__Request__.
Rewrite the lines from the one containing "family: Thurniaceae" through the end of the lines, renaming "common name" to "vernacular name" and leaving everything else unchanged.

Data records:
## Begin

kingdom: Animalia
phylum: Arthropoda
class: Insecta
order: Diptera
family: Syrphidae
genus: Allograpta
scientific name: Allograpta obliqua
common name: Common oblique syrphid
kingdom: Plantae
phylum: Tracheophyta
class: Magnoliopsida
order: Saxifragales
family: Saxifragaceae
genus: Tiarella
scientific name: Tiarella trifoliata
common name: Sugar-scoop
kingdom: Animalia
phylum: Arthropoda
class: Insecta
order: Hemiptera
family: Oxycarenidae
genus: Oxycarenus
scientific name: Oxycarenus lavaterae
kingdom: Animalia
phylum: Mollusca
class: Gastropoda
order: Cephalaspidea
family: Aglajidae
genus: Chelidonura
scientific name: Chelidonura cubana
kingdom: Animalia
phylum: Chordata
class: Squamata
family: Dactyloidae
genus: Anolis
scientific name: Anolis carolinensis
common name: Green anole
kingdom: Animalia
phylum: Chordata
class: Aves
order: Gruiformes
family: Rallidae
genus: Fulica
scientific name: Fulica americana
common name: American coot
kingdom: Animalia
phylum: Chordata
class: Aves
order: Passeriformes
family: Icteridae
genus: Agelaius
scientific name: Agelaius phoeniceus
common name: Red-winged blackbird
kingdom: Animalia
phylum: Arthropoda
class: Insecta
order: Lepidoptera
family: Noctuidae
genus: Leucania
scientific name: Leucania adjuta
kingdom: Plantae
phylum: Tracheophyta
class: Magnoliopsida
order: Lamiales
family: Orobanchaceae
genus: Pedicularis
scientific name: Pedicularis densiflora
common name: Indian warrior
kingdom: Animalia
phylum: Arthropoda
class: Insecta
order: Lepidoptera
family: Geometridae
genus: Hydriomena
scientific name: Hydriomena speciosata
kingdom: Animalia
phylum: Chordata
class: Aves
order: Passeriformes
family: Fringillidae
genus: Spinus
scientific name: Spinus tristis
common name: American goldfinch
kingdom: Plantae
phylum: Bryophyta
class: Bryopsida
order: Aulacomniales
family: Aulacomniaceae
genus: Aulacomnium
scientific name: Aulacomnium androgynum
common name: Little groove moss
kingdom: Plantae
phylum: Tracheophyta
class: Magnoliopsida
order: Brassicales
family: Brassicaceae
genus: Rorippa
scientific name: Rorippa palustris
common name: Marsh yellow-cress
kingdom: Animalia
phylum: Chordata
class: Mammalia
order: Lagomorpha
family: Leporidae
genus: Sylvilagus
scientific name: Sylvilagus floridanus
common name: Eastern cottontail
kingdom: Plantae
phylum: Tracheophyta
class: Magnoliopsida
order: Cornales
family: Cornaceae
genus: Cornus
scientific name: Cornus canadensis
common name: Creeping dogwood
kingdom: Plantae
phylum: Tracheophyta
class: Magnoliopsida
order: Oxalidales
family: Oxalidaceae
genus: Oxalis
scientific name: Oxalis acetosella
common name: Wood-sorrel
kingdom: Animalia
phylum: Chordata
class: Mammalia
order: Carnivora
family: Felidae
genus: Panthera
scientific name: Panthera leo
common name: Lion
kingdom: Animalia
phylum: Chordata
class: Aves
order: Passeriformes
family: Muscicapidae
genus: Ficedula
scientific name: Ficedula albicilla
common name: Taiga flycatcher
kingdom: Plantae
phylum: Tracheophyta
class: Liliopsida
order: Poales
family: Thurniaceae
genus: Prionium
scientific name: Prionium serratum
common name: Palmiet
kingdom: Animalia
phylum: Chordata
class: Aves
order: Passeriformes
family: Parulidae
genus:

## End

__Result for this exercise__.
family: Thurniaceae
genus: Prionium
scientific name: Prionium serratum
vernacular name: Palmiet
kingdom: Animalia
phylum: Chordata
class: Aves
order: Passeriformes
family: Parulidae
genus:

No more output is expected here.